Really, though, the way information about games is consumed has shifted so much that a singular event that is physically grounded to one location has lost relevance, or at last its all powerful status. Once a year isn’t enough when gaming fans are used to hoovering up gaming news through social media, streamed content and a democratised games media landscape on a daily basis. Meanwhile, game companies large and small can stream their own events throughout the year, provide an opportunity to try games through the likes of Early Access, and, perhaps most importantly, have direct relationships with their audiences. Why bother with the expense and effort of E3 when you can have a direct line with your community through your own platforms, online community events, social media and so on? Fans don’t need to turn up to an event like E3, and game companies don’t need to deliver all their news and announcements through one or two real-world events.
As such, instead of heading to E3, PlayStation will be putting effort into its community and fan-base. E3, maybe, started to feel a little like a middleman.
“After thorough evaluation SIE has decided not to participate in E3 2020,” a Sony Interactive spokesperson told The Verge. “We have great respect for the ESA as an organisation, but we do not feel the vision of E3 2020 is the right venue for what we are focused on this year.
“We will build upon our global events strategy in 2020 by participating in hundreds of consumer events across the globe. Our focus is on making sure fans feel part of the PlayStation family and have access to play their favourite content.”
All this is not to say both consumer and trade gaming events don’t hold tremendous value; E3 included.
These occasions can serve as a focal point for game development idea sharing and knowledge exchange, offer a meaningful networking opportunity, provide a forum for exploring and progressing key challenges, put the full spread of what gaming is under a single lens for analysis, and in many case the topicality they bring lets the national and non-gaming press give more time an column inches to the medium, making a huge impact in the mainstream. For the consumers that attend, meanwhile, big events provide a powerful and positive focal point for communities, and can link consumer and industry, even kick-starting careers or engaging youngsters with the idea of working in games.
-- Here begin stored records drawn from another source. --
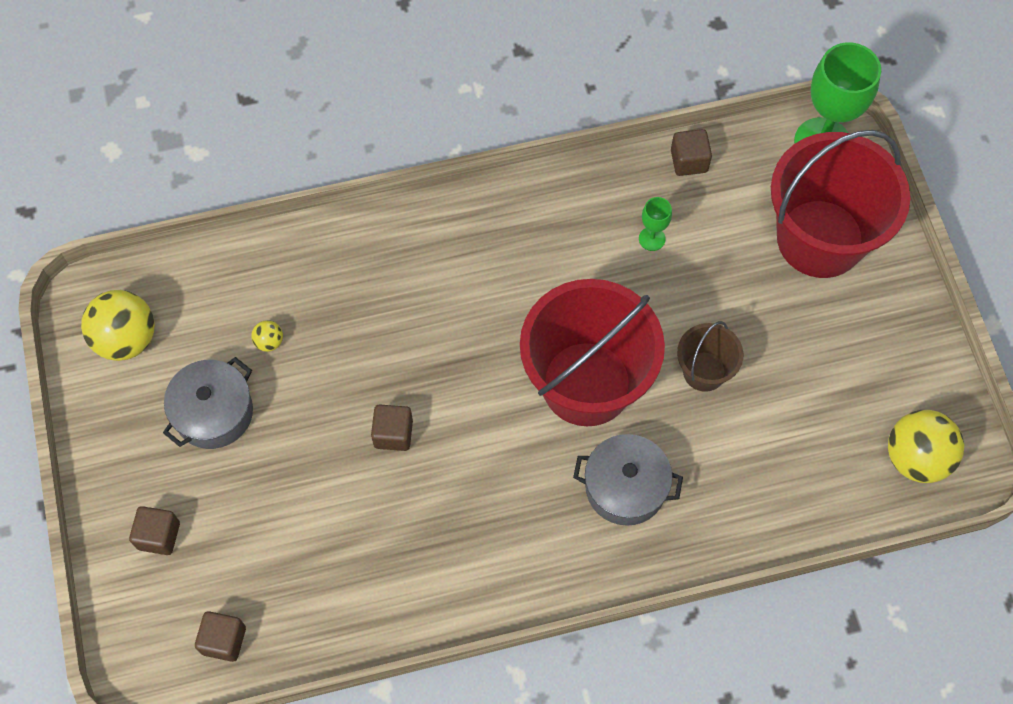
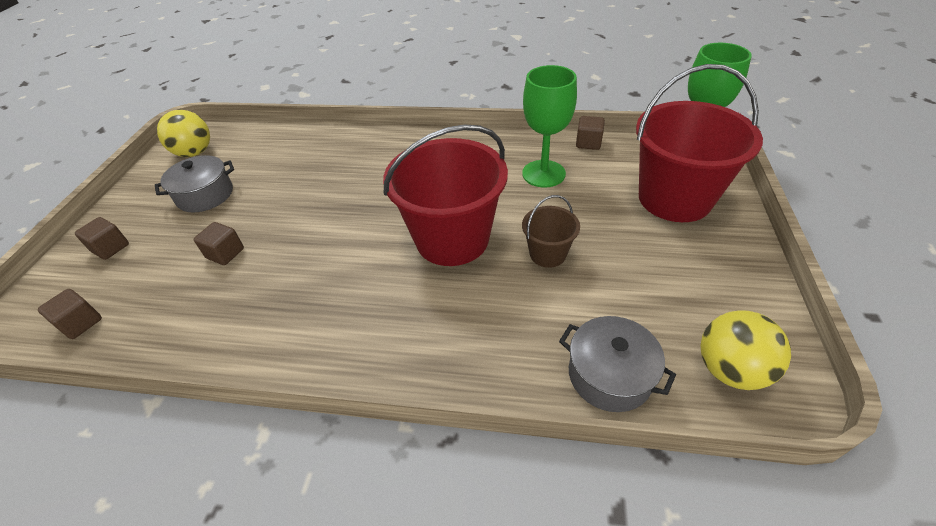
camera: 25 degrees right, 20 degrees down
yellow ball [251,320,283,352] -> none
brown cube [371,404,413,451] -> brown cube moved to [194,222,244,265]
grey pot [573,434,683,526] -> grey pot moved to [559,316,676,412]
green goblet [639,197,672,251] -> green goblet [522,65,577,187], size x2.16

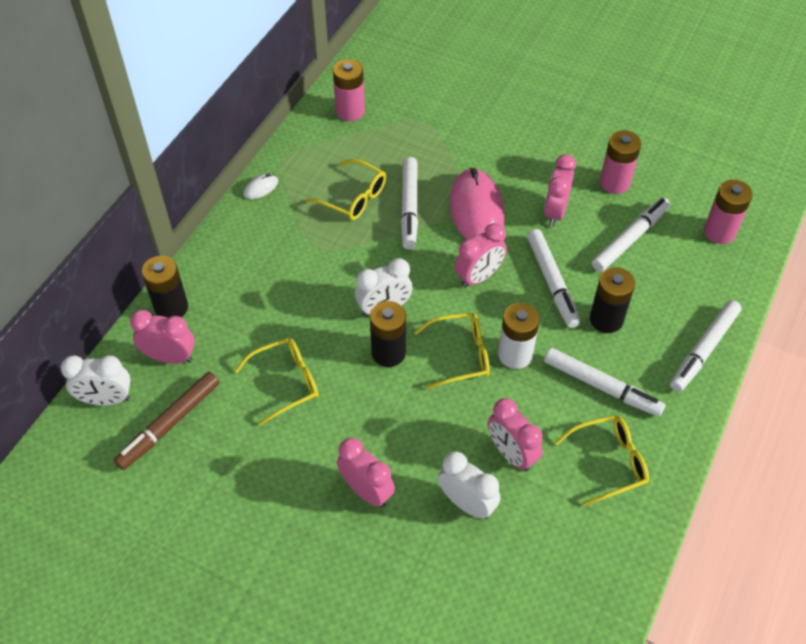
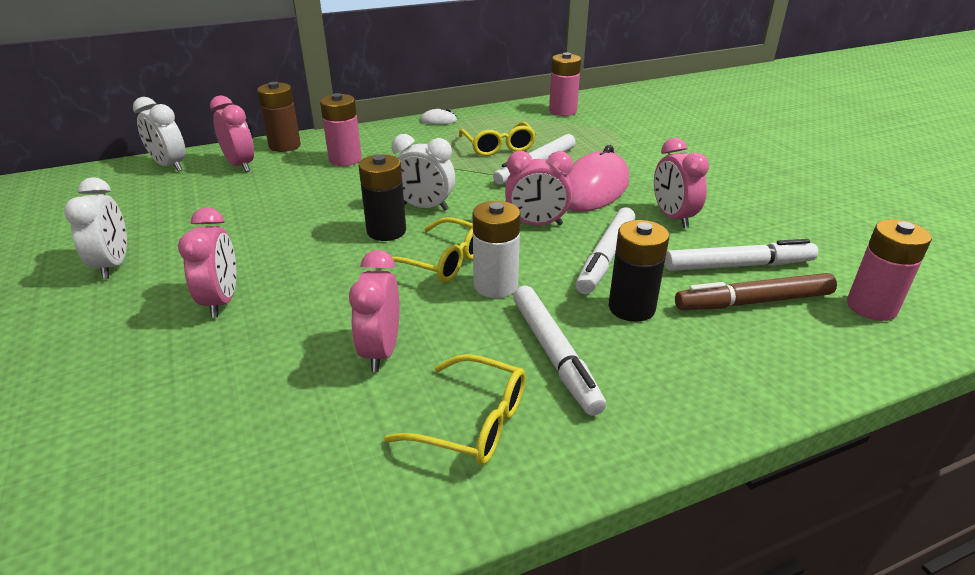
camera: 40 degrees right, 20 degrees down
brown marker [114,372,219,470] -> brown marker moved to [675,273,837,310]
black battery [142,256,188,318] -> brown battery [257,82,301,152]
yellow glasses [234,338,319,426] -> none
white clock [438,451,500,519] -> white clock moved to [64,177,127,279]
pink clock [544,154,576,227] -> pink clock turned 75 degrees counterclockwise [654,138,709,228]
pink battery [600,130,641,194] -> pink battery moved to [320,93,362,166]
white marker [670,300,742,392] -> none

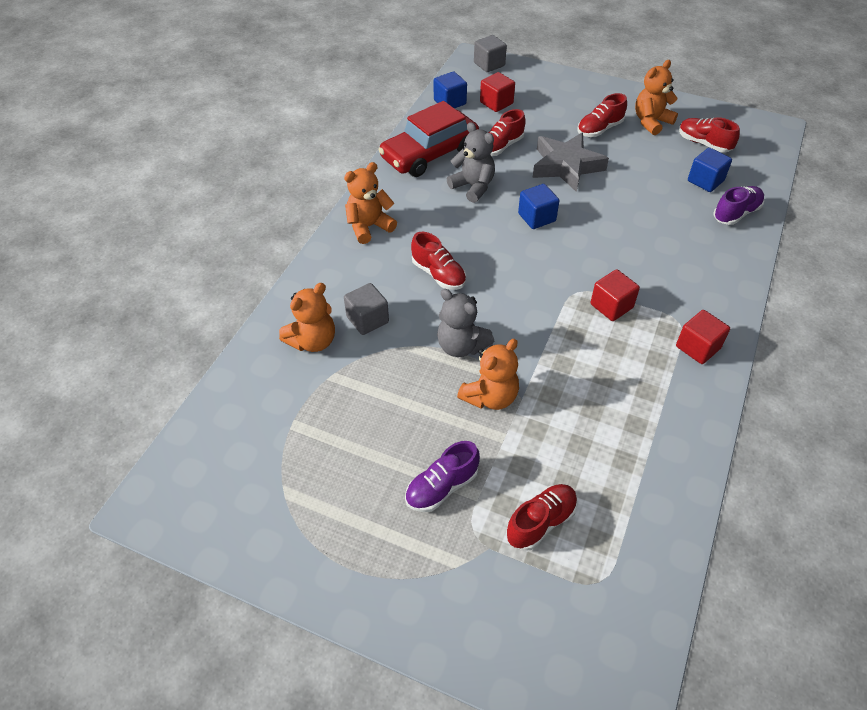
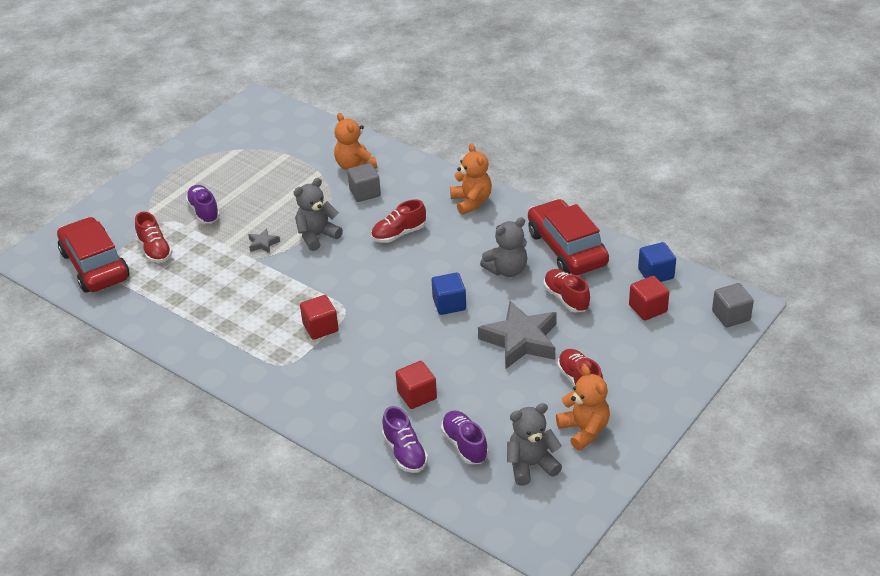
camera: 105 degrees right, 10 degrees down
orange teddy bear [457,339,519,410] -> grey star [248,228,280,253]
red cube [676,310,730,364] -> red cube moved to [396,361,437,409]
red shoe [679,117,740,153] -> grey teddy bear [507,403,562,486]
blue cube [688,148,732,192] -> purple shoe [441,411,488,464]
none -> red car [57,217,129,293]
But was Sony right to pull out of E3 2020? The reality is, compared to 1995, it is such a major player in games it likely doesn’t need E3. There are no so many ways to connect and communicate with audiences, and spread information and enthusiasm for coming games and hardware. The press will be chomping at the bit to cover PlayStation 5 regardless of Sony’s lack of E3 presence, and running its own events – or joining smaller ones – ultimately gives Sony more control over its messaging, and less noise to compete with
Of course, rivals like Microsoft and Nintendo won’t have that Sony noise to compete with at this year’s E3.